We are not discussing humans, we are discussing creatures that are USUALLY CE, that doesn't mean that outside of that usually they are good...it means that most are CE and some will be of differing alignments mostly evil most likely.

My point is that I don't believe that the vast majority of humans, elves, dwarves, gnomes, etc. see orcish children as any more valuable that baby rats who will grow up and spread disease and eat all of your food. I am not saying that I, in this world of humans with the full panapoly of moral choice would, for any reason, support this kind of thinking. However we are dealing with a hypothetical situation where races of all kinds are monsterous marauding rapists and killers who breed like rabbits.The constantly form new armies due to enviromental pressures and the desire for plunder and conquest and are, as a species, guilty of constant depradations upon any group fool enough to allow them to live within a few miles.

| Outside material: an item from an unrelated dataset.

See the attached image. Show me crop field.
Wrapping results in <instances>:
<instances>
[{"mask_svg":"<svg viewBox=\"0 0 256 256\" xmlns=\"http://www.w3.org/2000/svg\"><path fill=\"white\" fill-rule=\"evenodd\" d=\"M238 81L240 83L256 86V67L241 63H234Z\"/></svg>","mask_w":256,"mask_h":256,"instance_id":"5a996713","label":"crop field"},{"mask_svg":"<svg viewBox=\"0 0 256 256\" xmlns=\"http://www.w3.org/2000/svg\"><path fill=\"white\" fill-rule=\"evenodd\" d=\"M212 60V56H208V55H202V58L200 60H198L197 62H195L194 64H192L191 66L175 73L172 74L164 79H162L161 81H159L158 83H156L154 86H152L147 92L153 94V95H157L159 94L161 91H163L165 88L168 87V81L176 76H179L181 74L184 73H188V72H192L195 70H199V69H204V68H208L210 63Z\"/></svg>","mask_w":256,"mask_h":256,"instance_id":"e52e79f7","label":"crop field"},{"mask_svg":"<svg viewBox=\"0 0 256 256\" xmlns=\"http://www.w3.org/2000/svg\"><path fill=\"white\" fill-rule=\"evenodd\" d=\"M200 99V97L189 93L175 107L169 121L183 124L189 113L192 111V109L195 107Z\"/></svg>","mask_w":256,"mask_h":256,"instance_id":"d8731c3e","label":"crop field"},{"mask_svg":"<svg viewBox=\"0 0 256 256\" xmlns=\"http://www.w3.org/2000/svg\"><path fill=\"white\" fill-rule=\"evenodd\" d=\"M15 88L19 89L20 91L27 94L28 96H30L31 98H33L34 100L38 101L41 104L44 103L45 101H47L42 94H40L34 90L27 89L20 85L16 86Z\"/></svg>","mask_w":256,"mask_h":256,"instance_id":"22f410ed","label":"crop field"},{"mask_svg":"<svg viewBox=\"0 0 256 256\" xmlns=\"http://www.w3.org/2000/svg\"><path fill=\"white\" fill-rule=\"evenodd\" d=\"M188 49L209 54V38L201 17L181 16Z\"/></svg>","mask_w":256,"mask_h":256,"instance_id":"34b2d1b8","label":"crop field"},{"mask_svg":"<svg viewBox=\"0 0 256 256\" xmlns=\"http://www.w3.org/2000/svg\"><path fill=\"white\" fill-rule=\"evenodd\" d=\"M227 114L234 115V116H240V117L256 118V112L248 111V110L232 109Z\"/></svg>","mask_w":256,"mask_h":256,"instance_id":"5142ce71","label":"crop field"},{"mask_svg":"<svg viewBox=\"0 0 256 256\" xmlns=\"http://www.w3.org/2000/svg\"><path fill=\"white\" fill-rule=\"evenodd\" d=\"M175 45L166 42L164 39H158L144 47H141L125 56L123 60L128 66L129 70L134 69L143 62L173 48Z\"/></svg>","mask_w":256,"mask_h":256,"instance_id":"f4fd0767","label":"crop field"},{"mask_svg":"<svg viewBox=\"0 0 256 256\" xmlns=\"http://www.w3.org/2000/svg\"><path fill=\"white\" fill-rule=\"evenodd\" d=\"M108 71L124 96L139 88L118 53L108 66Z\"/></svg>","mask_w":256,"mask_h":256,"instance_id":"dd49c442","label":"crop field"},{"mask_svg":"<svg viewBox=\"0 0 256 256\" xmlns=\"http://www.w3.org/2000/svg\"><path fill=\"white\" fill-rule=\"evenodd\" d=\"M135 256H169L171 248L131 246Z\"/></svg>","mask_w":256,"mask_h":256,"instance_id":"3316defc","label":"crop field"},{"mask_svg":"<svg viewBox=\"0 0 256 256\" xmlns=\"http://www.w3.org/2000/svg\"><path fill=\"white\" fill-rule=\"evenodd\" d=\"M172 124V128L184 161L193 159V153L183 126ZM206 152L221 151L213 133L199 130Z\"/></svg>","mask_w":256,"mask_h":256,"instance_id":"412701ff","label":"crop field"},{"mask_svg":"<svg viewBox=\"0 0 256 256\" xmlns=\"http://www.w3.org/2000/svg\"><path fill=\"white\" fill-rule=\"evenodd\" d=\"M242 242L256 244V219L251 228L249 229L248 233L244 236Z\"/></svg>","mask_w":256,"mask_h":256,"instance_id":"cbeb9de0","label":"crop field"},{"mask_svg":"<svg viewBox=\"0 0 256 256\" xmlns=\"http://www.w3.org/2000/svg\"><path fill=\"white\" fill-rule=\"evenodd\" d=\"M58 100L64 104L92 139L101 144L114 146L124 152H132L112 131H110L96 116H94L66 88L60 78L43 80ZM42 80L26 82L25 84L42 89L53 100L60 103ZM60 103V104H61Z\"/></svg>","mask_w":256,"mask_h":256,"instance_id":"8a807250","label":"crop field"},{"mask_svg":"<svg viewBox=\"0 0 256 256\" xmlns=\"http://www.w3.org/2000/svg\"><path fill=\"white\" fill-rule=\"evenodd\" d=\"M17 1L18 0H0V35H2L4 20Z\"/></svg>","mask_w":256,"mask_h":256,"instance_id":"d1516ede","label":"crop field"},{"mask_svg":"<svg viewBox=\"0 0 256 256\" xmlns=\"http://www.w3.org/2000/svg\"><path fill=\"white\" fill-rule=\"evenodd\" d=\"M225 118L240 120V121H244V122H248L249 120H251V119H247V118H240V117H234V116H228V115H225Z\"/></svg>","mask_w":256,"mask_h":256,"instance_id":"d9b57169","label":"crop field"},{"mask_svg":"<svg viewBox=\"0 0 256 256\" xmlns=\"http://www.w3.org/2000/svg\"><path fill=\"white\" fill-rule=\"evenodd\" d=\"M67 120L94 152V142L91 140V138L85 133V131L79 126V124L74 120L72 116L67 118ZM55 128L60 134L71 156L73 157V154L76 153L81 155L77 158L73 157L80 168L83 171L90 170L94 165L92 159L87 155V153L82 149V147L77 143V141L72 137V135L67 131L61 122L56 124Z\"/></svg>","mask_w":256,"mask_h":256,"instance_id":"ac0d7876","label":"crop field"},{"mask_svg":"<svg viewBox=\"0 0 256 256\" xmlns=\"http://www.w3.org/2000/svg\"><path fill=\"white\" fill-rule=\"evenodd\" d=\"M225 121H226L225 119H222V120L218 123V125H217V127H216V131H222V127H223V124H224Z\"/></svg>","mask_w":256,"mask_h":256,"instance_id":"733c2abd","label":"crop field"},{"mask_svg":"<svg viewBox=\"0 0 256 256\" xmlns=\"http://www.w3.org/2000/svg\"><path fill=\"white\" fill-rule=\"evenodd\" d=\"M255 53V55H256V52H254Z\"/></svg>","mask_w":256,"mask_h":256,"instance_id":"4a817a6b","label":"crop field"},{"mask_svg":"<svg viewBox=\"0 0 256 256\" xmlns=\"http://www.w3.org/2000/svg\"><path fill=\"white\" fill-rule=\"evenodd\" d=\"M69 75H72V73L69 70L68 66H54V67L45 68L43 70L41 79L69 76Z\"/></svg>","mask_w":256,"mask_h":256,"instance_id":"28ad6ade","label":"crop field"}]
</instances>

I believe that individuals, not groups, can live up to their highest moral philosophy in any given setting. The PCs may be averse to putting orc younglings to the sword, but do you really and honestly believe that a dwarven army, whose people have been slaughtered by orcs for generations will have such tender sensibilities? No, in any believable setting, the dwarves would have neither the desire or resources to take care of their blood enemies. They give the younglings a quick and merciful death in order to not have them wander the underdark to die brutally at the hands of a predator, so as to not have them starve to death and finally to make sure that these little creatures to not grow up and embark on a quest for vengeance. These dwarves are not evil, they are good folk forced to make a terrible decision for the sake of their lives, their kids lives and the future safety of their communities.

I've seen the rare good-aligned red dragon, the rare neutral beholder, hell even good fiends (1 in 1,000,000,000 most likely). Does a good adventurer who encounters a young red dragon raise it and convince it to be good or does he defend against the blast of its breath weapon (in this case launched in fear and self-defense) and then kill the thing. How about tad-pole illithids or baby-orb beholders or any immature creature whose alignment in RAW is less than 100% evil 100% of the time?